▸ Reading text:
::::

DAN FITZGERALD – Basketball (Coach)
Dan Fitzgerald is widely remembered as the man who laid the foundation for Gonzaga University’s basketball success over the past 20 years as well as, according to Spokane columnist John Blanchette, “one of Spokane’s most irrepressible personalities.”
Originally from San Francisco, Fitzgerald initially came to Gonzaga as an assistant coach for two years in the mid-1970s before taking over as head basketball coach in 1978. A few months after taking the men’s basketball job, he also took over as Athletic Director. He was a big supporter of Gonzaga’s move in 1979 from the Big Sky Conference to what is now the West Coast Conference.
Following his first three years as head coach, Fitzgerald stepped down to focus on his role as AD, but he took over the program again in 1985 and maintained the position until 1997. Over his 15 year coaching career, Gonzaga compiled a 252-171 record and earned its first-ever postseason appearances. The Bulldogs appeared in the NIT in 1994 and their first NCAA Tournament in 1995.
Fitzgerald’s greatest player recruit was future NBA Hall of Famer John Stockton, who came to Gonzaga in 1980, but he was also quite the recruiter of coaching talent. He hired talented assistants Don Monson and Mark Few, who succeeded him in order as head coach at Gonzaga, as well as Bill Grier, who became head coach at the University of San Diego.

::::

▸ Raw data:
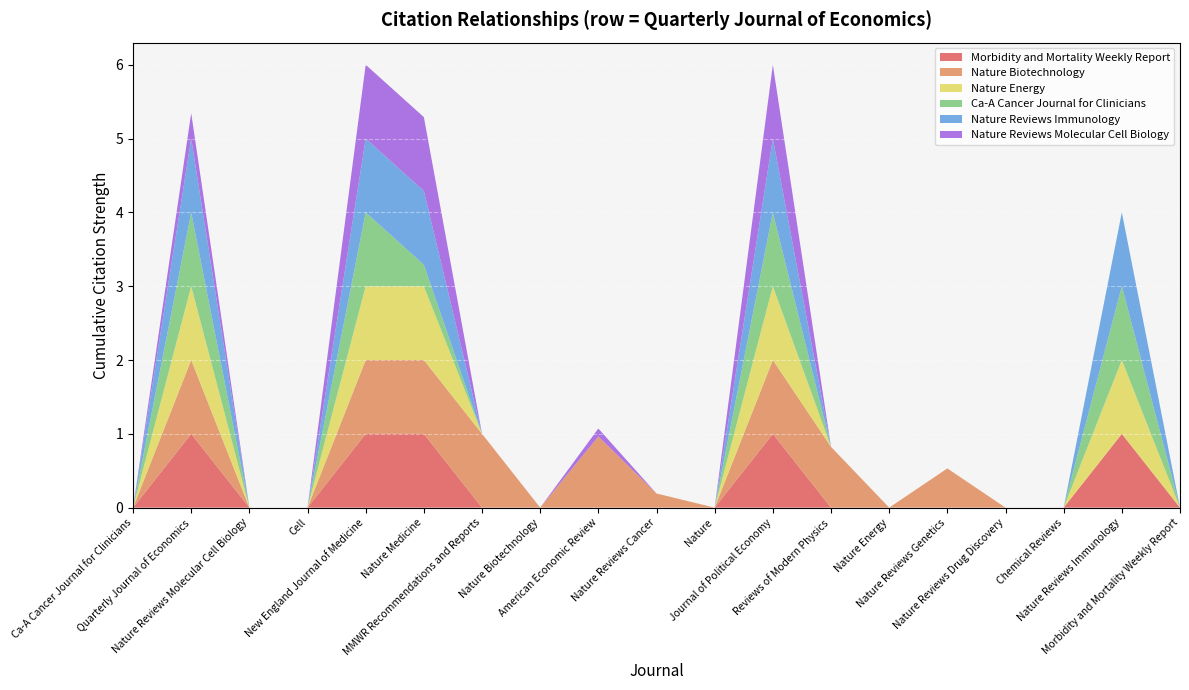

Reading right to left, list all the values displayed in this chart.

Morbidity and Mortality Weekly Report: Morbidity and Mortality Weekly Report=0.0	Nature Reviews Immunology=1.0	Chemical Reviews=0.0	Nature Reviews Drug Discovery=0.0	Nature Reviews Genetics=0.0	Nature Energy=0.0	Reviews of Modern Physics=0.0	Journal of Political Economy=1.0	Nature=0.0	Nature Reviews Cancer=0.0	American Economic Review=0.0	Nature Biotechnology=0.0	MMWR Recommendations and Reports=0.0	Nature Medicine=1.0	New England Journal of Medicine=1.0	Cell=0.0	Nature Reviews Molecular Cell Biology=0.0	Quarterly Journal of Economics=1.0	Ca-A Cancer Journal for Clinicians=0.0
Nature Biotechnology: Morbidity and Mortality Weekly Report=0.0	Nature Reviews Immunology=0.0	Chemical Reviews=0.0	Nature Reviews Drug Discovery=0.0	Nature Reviews Genetics=0.5	Nature Energy=0.0	Reviews of Modern Physics=0.8	Journal of Political Economy=1.0	Nature=0.0	Nature Reviews Cancer=0.2	American Economic Review=1.0	Nature Biotechnology=0.0	MMWR Recommendations and Reports=1.0	Nature Medicine=1.0	New England Journal of Medicine=1.0	Cell=0.0	Nature Reviews Molecular Cell Biology=0.0	Quarterly Journal of Economics=1.0	Ca-A Cancer Journal for Clinicians=0.0
Nature Energy: Morbidity and Mortality Weekly Report=0.0	Nature Reviews Immunology=1.0	Chemical Reviews=0.0	Nature Reviews Drug Discovery=0.0	Nature Reviews Genetics=0.0	Nature Energy=0.0	Reviews of Modern Physics=0.0	Journal of Political Economy=1.0	Nature=0.0	Nature Reviews Cancer=0.0	American Economic Review=0.0	Nature Biotechnology=0.0	MMWR Recommendations and Reports=0.0	Nature Medicine=1.0	New England Journal of Medicine=1.0	Cell=0.0	Nature Reviews Molecular Cell Biology=0.0	Quarterly Journal of Economics=1.0	Ca-A Cancer Journal for Clinicians=0.0
Ca-A Cancer Journal for Clinicians: Morbidity and Mortality Weekly Report=0.0	Nature Reviews Immunology=1.0	Chemical Reviews=0.0	Nature Reviews Drug Discovery=0.0	Nature Reviews Genetics=0.0	Nature Energy=0.0	Reviews of Modern Physics=0.0	Journal of Political Economy=1.0	Nature=0.0	Nature Reviews Cancer=0.0	American Economic Review=0.0	Nature Biotechnology=0.0	MMWR Recommendations and Reports=0.0	Nature Medicine=0.3	New England Journal of Medicine=1.0	Cell=0.0	Nature Reviews Molecular Cell Biology=0.0	Quarterly Journal of Economics=1.0	Ca-A Cancer Journal for Clinicians=0.0
Nature Reviews Immunology: Morbidity and Mortality Weekly Report=0.0	Nature Reviews Immunology=1.0	Chemical Reviews=0.0	Nature Reviews Drug Discovery=0.0	Nature Reviews Genetics=0.0	Nature Energy=0.0	Reviews of Modern Physics=0.0	Journal of Political Economy=1.0	Nature=0.0	Nature Reviews Cancer=0.0	American Economic Review=0.0	Nature Biotechnology=0.0	MMWR Recommendations and Reports=0.0	Nature Medicine=1.0	New England Journal of Medicine=1.0	Cell=0.0	Nature Reviews Molecular Cell Biology=0.0	Quarterly Journal of Economics=1.0	Ca-A Cancer Journal for Clinicians=0.0
Nature Reviews Molecular Cell Biology: Morbidity and Mortality Weekly Report=0.0	Nature Reviews Immunology=0.0	Chemical Reviews=0.0	Nature Reviews Drug Discovery=0.0	Nature Reviews Genetics=0.0	Nature Energy=0.0	Reviews of Modern Physics=0.0	Journal of Political Economy=1.0	Nature=0.0	Nature Reviews Cancer=0.0	American Economic Review=0.1	Nature Biotechnology=0.0	MMWR Recommendations and Reports=0.0	Nature Medicine=1.0	New England Journal of Medicine=1.0	Cell=0.0	Nature Reviews Molecular Cell Biology=0.0	Quarterly Journal of Economics=0.3	Ca-A Cancer Journal for Clinicians=0.0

::::

▸ Work task:
Write out the passage from the Dan Fitzgerald profile, starting with "DAN FITZGERALD –" and going on through "West Coast Conference.". The lines above were taken from a different source than the text.

▸ Solution to this task:
DAN FITZGERALD – Basketball (Coach)
Dan Fitzgerald is widely remembered as the man who laid the foundation for Gonzaga University’s basketball success over the past 20 years as well as, according to Spokane columnist John Blanchette, “one of Spokane’s most irrepressible personalities.”
Originally from San Francisco, Fitzgerald initially came to Gonzaga as an assistant coach for two years in the mid-1970s before taking over as head basketball coach in 1978. A few months after taking the men’s basketball job, he also took over as Athletic Director. He was a big supporter of Gonzaga’s move in 1979 from the Big Sky Conference to what is now the West Coast Conference.